**PROBLEM REQUIREMENTS:**
Of all the lines below, output only those starting at the one with "### For New Developers" and ending at the one with "4. **Explore [Frontend", both ends included, exactly as written.

**Source texts of formatted documents:**
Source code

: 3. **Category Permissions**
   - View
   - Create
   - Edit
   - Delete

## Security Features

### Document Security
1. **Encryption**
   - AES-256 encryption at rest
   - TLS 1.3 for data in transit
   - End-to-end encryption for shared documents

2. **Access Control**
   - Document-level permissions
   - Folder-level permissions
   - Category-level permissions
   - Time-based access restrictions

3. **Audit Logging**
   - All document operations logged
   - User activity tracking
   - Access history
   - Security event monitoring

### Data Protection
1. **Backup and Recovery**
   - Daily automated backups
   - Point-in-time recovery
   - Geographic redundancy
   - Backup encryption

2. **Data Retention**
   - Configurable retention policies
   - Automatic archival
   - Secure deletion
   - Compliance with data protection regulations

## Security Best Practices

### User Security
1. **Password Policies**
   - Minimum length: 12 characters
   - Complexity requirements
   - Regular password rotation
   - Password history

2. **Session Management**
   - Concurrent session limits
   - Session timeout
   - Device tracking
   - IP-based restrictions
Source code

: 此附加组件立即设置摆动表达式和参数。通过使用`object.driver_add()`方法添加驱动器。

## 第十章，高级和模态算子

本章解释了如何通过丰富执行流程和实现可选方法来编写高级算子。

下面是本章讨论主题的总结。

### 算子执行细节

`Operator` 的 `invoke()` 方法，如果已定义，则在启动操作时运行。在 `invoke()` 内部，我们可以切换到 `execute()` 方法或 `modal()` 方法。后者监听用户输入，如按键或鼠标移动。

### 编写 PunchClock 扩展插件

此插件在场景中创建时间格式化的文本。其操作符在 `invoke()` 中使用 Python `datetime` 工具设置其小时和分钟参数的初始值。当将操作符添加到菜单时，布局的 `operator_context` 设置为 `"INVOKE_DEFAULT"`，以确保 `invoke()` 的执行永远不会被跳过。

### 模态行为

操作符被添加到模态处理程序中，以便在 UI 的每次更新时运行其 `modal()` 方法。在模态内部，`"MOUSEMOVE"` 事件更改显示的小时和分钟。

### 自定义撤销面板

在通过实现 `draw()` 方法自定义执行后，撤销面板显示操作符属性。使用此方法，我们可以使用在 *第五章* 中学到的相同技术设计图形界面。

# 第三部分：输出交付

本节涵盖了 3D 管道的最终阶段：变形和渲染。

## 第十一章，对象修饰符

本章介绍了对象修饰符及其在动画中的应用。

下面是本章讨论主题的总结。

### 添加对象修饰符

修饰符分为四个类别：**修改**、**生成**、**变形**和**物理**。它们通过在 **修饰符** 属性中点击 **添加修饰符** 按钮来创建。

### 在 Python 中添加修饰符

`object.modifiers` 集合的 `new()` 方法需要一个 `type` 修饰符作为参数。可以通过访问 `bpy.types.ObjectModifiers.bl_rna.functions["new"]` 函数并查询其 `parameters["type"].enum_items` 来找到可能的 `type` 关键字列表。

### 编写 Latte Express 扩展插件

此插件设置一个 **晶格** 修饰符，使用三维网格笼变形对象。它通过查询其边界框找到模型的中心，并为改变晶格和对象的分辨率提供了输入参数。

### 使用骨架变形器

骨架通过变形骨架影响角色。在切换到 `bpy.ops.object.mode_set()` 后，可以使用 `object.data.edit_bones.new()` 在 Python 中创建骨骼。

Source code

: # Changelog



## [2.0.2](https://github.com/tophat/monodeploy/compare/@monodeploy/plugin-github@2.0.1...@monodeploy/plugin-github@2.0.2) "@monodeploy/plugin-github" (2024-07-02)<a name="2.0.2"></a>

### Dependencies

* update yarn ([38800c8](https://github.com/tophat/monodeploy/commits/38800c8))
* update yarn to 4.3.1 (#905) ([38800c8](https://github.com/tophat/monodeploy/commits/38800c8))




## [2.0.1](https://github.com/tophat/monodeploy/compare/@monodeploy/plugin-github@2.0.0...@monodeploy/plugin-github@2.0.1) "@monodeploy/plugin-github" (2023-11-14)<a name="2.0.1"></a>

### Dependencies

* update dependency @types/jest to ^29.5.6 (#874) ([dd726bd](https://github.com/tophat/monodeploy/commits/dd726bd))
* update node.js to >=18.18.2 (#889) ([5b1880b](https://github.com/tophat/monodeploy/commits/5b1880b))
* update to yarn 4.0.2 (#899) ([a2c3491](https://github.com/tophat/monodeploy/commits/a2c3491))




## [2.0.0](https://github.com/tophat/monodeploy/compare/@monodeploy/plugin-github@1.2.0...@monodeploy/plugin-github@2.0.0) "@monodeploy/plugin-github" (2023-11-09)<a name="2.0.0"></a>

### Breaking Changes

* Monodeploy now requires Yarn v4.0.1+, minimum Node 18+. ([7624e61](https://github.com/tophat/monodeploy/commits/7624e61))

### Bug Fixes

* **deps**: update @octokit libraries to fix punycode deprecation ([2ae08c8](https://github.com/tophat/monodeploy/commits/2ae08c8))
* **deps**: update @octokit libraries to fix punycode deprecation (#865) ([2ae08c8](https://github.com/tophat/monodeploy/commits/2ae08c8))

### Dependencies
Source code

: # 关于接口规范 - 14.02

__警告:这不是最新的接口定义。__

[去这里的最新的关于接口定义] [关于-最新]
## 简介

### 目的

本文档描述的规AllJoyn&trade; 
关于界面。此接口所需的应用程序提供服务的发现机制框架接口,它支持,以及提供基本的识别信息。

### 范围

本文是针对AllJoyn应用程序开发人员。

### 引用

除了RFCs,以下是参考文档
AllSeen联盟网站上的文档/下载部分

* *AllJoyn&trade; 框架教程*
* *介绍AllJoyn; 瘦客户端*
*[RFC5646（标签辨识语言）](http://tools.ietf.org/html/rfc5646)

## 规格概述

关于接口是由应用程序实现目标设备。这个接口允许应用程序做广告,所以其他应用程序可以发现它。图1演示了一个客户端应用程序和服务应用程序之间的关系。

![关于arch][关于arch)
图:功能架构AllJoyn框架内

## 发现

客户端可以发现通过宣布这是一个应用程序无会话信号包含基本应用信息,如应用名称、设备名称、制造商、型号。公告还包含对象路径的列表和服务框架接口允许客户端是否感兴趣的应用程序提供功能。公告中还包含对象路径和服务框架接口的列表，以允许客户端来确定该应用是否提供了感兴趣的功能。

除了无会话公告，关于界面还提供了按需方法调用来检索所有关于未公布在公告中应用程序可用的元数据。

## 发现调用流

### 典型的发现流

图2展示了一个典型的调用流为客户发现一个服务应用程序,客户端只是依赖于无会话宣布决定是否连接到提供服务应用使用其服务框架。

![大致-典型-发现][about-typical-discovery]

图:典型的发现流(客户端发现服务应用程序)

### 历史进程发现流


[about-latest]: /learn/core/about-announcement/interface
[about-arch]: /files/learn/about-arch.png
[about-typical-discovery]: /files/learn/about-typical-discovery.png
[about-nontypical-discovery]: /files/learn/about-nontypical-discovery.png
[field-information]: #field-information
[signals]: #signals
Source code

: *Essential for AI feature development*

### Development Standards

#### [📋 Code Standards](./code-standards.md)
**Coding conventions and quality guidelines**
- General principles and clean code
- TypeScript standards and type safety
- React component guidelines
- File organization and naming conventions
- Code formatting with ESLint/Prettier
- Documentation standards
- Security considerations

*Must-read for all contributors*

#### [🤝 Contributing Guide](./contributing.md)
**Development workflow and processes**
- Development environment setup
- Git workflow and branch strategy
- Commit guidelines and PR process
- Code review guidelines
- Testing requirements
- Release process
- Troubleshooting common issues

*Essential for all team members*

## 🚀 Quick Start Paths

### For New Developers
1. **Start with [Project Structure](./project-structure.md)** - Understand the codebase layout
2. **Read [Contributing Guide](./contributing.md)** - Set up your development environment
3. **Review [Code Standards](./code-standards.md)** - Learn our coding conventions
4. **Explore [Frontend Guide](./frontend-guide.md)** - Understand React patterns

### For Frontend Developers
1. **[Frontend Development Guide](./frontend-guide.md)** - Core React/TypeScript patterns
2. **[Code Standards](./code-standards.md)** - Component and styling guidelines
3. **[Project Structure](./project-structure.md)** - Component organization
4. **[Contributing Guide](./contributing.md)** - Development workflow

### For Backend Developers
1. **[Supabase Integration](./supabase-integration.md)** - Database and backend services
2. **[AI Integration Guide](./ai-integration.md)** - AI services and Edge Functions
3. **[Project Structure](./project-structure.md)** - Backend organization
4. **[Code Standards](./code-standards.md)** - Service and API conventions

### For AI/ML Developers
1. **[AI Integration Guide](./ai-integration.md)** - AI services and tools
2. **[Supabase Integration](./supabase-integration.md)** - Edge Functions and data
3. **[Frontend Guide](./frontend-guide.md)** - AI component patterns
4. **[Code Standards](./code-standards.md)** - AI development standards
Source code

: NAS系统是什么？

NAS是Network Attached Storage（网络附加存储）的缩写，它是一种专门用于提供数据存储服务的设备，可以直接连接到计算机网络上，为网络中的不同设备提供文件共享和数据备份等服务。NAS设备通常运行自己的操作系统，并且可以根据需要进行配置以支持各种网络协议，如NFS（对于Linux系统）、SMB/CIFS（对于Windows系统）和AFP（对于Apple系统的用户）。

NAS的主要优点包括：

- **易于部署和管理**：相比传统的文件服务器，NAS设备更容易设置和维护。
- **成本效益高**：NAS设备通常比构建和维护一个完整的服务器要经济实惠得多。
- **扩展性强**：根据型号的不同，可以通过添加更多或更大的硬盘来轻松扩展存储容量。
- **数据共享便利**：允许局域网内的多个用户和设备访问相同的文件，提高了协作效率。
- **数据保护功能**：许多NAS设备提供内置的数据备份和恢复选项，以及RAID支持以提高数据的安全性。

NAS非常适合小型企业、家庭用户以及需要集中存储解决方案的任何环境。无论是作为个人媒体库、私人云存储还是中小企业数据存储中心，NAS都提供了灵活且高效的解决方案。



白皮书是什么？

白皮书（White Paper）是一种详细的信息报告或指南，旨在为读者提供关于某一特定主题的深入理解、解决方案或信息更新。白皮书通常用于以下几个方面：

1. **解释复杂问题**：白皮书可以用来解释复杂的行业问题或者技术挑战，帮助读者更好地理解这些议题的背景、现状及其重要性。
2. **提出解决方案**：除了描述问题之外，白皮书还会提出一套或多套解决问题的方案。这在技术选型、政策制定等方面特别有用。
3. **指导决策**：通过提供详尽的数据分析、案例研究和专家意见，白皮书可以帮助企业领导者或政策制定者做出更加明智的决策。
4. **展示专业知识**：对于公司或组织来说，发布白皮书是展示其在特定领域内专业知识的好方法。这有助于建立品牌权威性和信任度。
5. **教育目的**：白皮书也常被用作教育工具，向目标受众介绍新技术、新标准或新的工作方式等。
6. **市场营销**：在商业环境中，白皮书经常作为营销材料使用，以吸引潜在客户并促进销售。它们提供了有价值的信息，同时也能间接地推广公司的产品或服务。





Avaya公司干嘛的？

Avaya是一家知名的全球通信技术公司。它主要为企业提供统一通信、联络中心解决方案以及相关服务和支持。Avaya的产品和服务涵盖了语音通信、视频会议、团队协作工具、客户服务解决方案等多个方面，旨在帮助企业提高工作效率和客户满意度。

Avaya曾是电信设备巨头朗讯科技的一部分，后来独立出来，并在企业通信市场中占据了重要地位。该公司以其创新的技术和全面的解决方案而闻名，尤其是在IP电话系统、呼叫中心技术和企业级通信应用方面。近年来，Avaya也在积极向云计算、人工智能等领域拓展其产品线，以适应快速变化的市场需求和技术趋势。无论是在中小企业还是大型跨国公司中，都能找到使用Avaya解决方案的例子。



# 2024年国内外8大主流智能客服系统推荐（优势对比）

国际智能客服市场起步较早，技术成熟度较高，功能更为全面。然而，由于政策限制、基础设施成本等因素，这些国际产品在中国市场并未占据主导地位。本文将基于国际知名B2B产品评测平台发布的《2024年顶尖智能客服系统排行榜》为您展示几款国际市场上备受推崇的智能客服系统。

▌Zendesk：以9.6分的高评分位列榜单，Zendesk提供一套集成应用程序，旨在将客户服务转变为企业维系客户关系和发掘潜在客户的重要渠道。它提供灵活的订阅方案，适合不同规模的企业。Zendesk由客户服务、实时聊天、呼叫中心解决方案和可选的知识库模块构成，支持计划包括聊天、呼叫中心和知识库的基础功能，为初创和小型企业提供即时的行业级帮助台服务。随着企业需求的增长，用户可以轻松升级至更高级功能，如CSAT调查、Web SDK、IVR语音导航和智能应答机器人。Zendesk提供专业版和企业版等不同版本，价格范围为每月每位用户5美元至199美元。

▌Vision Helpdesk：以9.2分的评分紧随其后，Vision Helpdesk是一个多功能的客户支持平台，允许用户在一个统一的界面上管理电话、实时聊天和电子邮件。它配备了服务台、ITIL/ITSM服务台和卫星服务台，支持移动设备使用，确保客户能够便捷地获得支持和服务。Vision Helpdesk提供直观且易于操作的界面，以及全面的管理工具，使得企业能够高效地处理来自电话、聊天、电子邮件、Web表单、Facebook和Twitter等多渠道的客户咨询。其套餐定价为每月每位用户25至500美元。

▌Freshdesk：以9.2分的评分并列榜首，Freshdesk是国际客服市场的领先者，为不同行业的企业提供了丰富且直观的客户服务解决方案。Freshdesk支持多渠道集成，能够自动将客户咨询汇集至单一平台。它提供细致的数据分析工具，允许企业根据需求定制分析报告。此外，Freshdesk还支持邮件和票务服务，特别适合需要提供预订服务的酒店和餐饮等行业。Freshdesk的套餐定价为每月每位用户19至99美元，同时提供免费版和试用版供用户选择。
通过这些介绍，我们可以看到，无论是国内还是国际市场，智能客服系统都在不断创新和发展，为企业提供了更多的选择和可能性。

**RESPONSE:**
### For New Developers
1. **Start with [Project Structure](./project-structure.md)** - Understand the codebase layout
2. **Read [Contributing Guide](./contributing.md)** - Set up your development environment
3. **Review [Code Standards](./code-standards.md)** - Learn our coding conventions
4. **Explore [Frontend Guide](./frontend-guide.md)** - Understand React patterns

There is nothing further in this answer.